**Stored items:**
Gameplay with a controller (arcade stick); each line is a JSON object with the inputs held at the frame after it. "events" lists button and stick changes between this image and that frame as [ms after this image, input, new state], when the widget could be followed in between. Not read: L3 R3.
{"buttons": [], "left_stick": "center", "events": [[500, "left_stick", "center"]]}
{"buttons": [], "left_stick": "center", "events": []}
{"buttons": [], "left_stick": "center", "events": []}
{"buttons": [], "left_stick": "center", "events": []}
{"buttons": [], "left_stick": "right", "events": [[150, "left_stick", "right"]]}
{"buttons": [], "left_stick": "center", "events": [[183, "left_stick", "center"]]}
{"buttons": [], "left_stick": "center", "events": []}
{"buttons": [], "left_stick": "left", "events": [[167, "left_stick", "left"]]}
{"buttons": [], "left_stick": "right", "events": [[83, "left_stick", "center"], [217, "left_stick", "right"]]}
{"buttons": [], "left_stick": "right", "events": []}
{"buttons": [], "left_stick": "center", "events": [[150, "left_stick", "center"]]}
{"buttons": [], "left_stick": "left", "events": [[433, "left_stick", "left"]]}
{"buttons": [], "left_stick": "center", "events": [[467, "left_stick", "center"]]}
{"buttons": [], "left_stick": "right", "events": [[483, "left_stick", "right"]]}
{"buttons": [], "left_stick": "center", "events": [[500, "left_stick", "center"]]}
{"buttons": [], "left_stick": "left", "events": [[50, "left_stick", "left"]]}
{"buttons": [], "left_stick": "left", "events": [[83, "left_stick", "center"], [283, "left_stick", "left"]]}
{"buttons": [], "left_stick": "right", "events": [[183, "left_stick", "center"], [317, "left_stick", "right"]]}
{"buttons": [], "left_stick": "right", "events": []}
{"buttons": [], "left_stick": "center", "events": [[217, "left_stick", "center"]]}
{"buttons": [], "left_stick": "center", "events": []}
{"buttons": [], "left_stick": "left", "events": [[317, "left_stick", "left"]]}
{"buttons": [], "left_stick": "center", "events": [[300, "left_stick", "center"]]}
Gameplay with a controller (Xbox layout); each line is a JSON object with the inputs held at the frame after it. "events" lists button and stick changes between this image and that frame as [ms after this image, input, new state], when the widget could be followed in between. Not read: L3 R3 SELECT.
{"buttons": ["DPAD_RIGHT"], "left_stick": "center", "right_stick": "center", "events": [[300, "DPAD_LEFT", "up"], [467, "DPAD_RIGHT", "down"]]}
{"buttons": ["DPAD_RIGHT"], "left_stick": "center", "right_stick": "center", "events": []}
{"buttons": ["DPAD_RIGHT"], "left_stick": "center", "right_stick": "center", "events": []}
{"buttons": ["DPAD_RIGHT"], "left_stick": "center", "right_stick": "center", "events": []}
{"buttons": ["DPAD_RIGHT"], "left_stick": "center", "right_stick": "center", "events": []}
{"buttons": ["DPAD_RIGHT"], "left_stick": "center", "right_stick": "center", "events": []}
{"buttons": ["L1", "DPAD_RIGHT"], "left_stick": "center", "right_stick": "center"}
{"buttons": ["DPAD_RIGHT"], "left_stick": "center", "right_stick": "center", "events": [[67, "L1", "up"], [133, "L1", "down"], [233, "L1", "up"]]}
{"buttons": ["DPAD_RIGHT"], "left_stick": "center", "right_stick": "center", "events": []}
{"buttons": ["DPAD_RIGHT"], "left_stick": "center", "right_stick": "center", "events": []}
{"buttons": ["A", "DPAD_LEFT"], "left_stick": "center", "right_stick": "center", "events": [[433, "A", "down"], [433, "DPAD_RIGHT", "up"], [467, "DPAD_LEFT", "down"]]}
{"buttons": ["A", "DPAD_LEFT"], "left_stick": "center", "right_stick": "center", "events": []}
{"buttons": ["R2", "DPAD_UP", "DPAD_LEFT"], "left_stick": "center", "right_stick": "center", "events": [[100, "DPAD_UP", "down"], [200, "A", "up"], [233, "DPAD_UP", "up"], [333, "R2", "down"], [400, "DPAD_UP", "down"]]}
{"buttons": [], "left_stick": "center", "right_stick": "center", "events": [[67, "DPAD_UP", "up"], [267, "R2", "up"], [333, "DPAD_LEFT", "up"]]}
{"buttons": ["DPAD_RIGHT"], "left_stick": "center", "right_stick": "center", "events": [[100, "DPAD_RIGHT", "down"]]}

**About this exercise:** Word for word, write out all of the entries again.

**Task result:**
Gameplay with a controller (arcade stick); each line is a JSON object with the inputs held at the frame after it. "events" lists button and stick changes between this image and that frame as [ms after this image, input, new state], when the widget could be followed in between. Not read: L3 R3.
{"buttons": [], "left_stick": "center", "events": [[500, "left_stick", "center"]]}
{"buttons": [], "left_stick": "center", "events": []}
{"buttons": [], "left_stick": "center", "events": []}
{"buttons": [], "left_stick": "center", "events": []}
{"buttons": [], "left_stick": "right", "events": [[150, "left_stick", "right"]]}
{"buttons": [], "left_stick": "center", "events": [[183, "left_stick", "center"]]}
{"buttons": [], "left_stick": "center", "events": []}
{"buttons": [], "left_stick": "left", "events": [[167, "left_stick", "left"]]}
{"buttons": [], "left_stick": "right", "events": [[83, "left_stick", "center"], [217, "left_stick", "right"]]}
{"buttons": [], "left_stick": "right", "events": []}
{"buttons": [], "left_stick": "center", "events": [[150, "left_stick", "center"]]}
{"buttons": [], "left_stick": "left", "events": [[433, "left_stick", "left"]]}
{"buttons": [], "left_stick": "center", "events": [[467, "left_stick", "center"]]}
{"buttons": [], "left_stick": "right", "events": [[483, "left_stick", "right"]]}
{"buttons": [], "left_stick": "center", "events": [[500, "left_stick", "center"]]}
{"buttons": [], "left_stick": "left", "events": [[50, "left_stick", "left"]]}
{"buttons": [], "left_stick": "left", "events": [[83, "left_stick", "center"], [283, "left_stick", "left"]]}
{"buttons": [], "left_stick": "right", "events": [[183, "left_stick", "center"], [317, "left_stick", "right"]]}
{"buttons": [], "left_stick": "right", "events": []}
{"buttons": [], "left_stick": "center", "events": [[217, "left_stick", "center"]]}
{"buttons": [], "left_stick": "center", "events": []}
{"buttons": [], "left_stick": "left", "events": [[317, "left_stick", "left"]]}
{"buttons": [], "left_stick": "center", "events": [[300, "left_stick", "center"]]}
Gameplay with a controller (Xbox layout); each line is a JSON object with the inputs held at the frame after it. "events" lists button and stick changes between this image and that frame as [ms after this image, input, new state], when the widget could be followed in between. Not read: L3 R3 SELECT.
{"buttons": ["DPAD_RIGHT"], "left_stick": "center", "right_stick": "center", "events": [[300, "DPAD_LEFT", "up"], [467, "DPAD_RIGHT", "down"]]}
{"buttons": ["DPAD_RIGHT"], "left_stick": "center", "right_stick": "center", "events": []}
{"buttons": ["DPAD_RIGHT"], "left_stick": "center", "right_stick": "center", "events": []}
{"buttons": ["DPAD_RIGHT"], "left_stick": "center", "right_stick": "center", "events": []}
{"buttons": ["DPAD_RIGHT"], "left_stick": "center", "right_stick": "center", "events": []}
{"buttons": ["DPAD_RIGHT"], "left_stick": "center", "right_stick": "center", "events": []}
{"buttons": ["L1", "DPAD_RIGHT"], "left_stick": "center", "right_stick": "center"}
{"buttons": ["DPAD_RIGHT"], "left_stick": "center", "right_stick": "center", "events": [[67, "L1", "up"], [133, "L1", "down"], [233, "L1", "up"]]}
{"buttons": ["DPAD_RIGHT"], "left_stick": "center", "right_stick": "center", "events": []}
{"buttons": ["DPAD_RIGHT"], "left_stick": "center", "right_stick": "center", "events": []}
{"buttons": ["A", "DPAD_LEFT"], "left_stick": "center", "right_stick": "center", "events": [[433, "A", "down"], [433, "DPAD_RIGHT", "up"], [467, "DPAD_LEFT", "down"]]}
{"buttons": ["A", "DPAD_LEFT"], "left_stick": "center", "right_stick": "center", "events": []}
{"buttons": ["R2", "DPAD_UP", "DPAD_LEFT"], "left_stick": "center", "right_stick": "center", "events": [[100, "DPAD_UP", "down"], [200, "A", "up"], [233, "DPAD_UP", "up"], [333, "R2", "down"], [400, "DPAD_UP", "down"]]}
{"buttons": [], "left_stick": "center", "right_stick": "center", "events": [[67, "DPAD_UP", "up"], [267, "R2", "up"], [333, "DPAD_LEFT", "up"]]}
{"buttons": ["DPAD_RIGHT"], "left_stick": "center", "right_stick": "center", "events": [[100, "DPAD_RIGHT", "down"]]}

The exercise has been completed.